Les infos kebab que je vous rapporte ne proviennent ni de Béziers ni de Benoît Hamon, mais de Pau, la bonne ville du bon roi Henri, dirigée par François Bayrou, parrain d’Emmanuel Macron.
Pau, une ville historiquement socialiste, désormais macroniste.
À la présidentielle de 2017, Emmanuel Macron faisait 30 % au premier tour, 78 % au second.

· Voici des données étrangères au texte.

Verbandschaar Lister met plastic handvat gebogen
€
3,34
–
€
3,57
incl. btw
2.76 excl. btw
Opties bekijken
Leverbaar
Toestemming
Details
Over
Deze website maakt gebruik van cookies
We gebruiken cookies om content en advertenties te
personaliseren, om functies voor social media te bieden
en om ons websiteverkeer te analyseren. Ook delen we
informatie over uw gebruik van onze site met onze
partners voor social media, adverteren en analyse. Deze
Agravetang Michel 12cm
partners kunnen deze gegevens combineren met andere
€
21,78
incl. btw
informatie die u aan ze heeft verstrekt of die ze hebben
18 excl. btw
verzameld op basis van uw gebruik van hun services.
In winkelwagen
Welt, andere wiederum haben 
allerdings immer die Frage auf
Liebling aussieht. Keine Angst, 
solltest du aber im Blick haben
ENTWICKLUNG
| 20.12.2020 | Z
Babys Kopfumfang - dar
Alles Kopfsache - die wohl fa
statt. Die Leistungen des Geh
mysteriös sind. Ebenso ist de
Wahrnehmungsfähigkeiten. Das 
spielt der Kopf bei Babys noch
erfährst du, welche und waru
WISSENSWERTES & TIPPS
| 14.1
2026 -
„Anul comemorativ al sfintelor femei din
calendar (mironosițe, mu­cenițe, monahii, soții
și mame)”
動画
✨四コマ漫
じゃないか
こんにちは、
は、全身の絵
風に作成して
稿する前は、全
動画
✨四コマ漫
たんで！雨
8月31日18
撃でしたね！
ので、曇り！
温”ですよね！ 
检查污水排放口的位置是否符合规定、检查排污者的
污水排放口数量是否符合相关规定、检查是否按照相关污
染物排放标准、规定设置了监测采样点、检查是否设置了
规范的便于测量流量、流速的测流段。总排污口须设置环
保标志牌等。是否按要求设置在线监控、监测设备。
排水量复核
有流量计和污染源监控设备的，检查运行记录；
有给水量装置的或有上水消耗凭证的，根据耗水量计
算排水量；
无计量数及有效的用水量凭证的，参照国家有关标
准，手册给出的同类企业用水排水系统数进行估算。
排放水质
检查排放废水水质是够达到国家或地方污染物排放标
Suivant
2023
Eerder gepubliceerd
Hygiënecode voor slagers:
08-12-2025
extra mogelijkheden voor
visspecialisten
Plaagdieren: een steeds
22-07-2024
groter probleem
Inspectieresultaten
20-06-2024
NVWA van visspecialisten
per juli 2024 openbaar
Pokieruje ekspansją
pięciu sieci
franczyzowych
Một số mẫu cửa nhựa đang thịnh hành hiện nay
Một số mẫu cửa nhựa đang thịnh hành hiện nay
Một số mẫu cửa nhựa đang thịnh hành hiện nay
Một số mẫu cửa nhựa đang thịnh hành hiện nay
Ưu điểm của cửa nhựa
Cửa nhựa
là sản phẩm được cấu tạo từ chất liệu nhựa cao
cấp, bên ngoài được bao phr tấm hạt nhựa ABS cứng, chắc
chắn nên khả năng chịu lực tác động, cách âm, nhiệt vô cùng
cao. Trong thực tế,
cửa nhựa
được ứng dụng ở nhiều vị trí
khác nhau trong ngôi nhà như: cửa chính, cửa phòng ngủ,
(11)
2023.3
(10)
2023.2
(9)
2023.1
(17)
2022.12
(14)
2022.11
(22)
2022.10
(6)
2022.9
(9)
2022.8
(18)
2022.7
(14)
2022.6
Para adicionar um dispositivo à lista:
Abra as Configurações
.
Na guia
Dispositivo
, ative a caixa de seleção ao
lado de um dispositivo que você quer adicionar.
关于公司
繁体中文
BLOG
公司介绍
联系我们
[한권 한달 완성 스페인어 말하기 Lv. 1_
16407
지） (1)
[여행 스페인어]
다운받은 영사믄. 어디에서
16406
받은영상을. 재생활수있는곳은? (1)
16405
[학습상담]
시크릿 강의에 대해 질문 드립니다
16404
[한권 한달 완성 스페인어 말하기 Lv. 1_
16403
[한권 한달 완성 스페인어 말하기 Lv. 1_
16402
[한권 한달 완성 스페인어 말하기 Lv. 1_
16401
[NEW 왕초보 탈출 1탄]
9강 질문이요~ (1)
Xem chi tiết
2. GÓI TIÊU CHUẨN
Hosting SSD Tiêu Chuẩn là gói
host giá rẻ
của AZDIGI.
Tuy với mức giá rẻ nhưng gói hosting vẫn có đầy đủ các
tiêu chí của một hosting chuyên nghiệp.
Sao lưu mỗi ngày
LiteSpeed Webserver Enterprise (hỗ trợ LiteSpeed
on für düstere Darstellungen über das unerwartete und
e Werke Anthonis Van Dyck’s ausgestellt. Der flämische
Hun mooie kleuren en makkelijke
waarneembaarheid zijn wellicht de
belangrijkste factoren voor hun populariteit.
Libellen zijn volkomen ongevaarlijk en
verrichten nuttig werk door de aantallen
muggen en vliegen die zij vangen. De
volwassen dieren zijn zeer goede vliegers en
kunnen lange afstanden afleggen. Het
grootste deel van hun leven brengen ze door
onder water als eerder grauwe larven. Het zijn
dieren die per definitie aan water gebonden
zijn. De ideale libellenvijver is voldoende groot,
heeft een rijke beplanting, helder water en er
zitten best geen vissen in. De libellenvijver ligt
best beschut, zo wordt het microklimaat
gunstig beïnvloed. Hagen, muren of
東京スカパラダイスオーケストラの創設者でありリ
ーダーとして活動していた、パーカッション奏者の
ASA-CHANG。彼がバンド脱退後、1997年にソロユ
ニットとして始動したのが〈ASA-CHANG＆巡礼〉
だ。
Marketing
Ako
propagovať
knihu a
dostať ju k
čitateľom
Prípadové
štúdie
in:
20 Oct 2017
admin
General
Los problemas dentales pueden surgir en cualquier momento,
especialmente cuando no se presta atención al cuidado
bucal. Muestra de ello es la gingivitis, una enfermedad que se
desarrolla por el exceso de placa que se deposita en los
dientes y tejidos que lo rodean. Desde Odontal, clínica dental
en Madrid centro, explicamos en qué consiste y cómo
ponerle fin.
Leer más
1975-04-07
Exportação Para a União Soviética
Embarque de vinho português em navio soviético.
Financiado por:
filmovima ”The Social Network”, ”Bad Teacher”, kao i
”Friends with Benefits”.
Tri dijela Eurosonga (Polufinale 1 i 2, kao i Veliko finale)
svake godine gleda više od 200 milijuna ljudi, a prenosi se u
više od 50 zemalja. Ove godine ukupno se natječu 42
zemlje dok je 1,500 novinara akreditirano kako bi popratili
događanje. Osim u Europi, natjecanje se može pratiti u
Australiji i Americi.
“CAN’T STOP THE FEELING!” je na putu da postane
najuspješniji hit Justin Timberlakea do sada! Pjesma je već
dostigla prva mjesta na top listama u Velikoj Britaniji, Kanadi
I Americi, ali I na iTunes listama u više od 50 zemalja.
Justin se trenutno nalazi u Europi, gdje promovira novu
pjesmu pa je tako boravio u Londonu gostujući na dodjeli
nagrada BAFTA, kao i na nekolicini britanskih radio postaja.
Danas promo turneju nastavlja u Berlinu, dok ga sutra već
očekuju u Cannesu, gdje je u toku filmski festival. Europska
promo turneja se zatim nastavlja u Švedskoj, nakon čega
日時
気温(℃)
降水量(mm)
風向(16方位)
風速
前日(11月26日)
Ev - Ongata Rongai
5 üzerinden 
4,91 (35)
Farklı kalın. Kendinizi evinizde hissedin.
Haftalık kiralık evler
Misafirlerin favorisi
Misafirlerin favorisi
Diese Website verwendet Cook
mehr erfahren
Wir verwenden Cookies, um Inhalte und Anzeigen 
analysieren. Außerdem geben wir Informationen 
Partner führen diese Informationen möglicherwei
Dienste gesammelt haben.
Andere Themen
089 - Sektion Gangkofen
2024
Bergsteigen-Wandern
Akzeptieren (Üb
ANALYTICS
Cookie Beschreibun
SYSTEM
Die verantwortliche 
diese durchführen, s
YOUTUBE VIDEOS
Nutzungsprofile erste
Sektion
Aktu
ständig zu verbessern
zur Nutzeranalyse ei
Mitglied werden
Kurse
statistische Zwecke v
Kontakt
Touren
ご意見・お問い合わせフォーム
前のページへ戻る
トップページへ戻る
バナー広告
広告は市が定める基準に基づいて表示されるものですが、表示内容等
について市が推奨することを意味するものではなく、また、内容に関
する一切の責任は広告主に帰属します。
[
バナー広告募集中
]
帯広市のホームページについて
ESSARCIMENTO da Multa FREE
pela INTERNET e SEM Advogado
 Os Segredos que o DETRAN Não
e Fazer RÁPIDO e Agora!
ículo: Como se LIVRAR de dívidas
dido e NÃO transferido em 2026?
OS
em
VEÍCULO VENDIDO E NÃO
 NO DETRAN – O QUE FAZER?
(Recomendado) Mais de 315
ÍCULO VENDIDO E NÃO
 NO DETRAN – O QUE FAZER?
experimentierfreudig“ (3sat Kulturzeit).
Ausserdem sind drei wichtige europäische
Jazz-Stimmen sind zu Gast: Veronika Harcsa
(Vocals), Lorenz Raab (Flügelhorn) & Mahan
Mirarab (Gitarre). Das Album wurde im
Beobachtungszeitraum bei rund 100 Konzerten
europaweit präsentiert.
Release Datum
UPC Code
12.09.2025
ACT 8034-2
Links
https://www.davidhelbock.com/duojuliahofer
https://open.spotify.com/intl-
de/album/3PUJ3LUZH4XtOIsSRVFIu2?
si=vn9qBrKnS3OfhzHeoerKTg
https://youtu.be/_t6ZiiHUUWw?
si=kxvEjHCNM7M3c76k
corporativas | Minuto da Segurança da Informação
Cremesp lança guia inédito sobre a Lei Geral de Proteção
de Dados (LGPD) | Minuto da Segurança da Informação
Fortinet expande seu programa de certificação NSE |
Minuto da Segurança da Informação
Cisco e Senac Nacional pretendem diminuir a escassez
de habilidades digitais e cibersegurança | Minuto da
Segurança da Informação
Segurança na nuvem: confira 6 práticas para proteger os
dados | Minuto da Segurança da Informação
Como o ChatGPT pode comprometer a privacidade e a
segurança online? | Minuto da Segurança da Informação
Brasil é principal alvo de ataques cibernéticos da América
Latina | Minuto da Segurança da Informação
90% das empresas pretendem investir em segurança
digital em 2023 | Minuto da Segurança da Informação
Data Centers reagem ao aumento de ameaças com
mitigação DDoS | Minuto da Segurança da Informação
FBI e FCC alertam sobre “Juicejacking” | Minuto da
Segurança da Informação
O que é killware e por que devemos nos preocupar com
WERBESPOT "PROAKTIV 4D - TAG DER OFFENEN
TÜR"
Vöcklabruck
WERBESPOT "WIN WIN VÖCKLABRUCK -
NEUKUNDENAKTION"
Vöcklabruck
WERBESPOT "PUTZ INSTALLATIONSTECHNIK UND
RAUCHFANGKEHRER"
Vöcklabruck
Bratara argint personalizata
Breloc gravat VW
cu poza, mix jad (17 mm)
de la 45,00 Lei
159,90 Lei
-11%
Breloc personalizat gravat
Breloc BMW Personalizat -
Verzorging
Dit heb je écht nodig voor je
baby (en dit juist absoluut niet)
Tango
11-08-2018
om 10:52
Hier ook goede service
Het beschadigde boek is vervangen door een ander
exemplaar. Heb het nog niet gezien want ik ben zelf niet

Et aux dernière européennes ? 27 % pour LREM, 15,5 % pour EELV et seulement 14 % pour le RN (ce qui est tout de même historique).
Une sociologie et des résultats en phase avec Paris, Deauville et les grandes métropoles, à quelques nuances près, notamment la tradition de gauche (Mélenchon y arriva second en 2017, avec 21 %, et le PS y a fait encore 10 %).
Et pourtant, dans ce bonheur bourgeois rose-vert des centre-villes à l’immobilier inaccessible, sous le soleil du Sud-Ouest, quelque chose cloche.
On apprend, ce samedi, que la mairie de Pau a publié un arrêté instaurant une sorte de couvre-feu, d’obligation de fermeture nocturne pour les « épiceries de nuit et commerces de restauration nocturne », qui devront baisser le rideau de minuit à 6 heures en semaine et de 1 h à 6 heures du jeudi au samedi.
Le journal Sud-Ouest, en titrant « Un arrêté kebab pour limiter les nuisances », est sorti de sa bien-pensance habituelle et a mis les pieds dans le plat, loin des périphrases « bayrouesques ».
Oui, ce sont bien les kebabs, leur clientèle, leurs habitudes et leurs habitués, et peut-être aussi leurs trafics annexes qui, comme le rapporte le quotidien, empoisonnent la vie de « nombre de riverains » qui « se plaignent des incivilités, nuisances sonores et autres nuisances olfactives, générées par les commerces nocturnes ».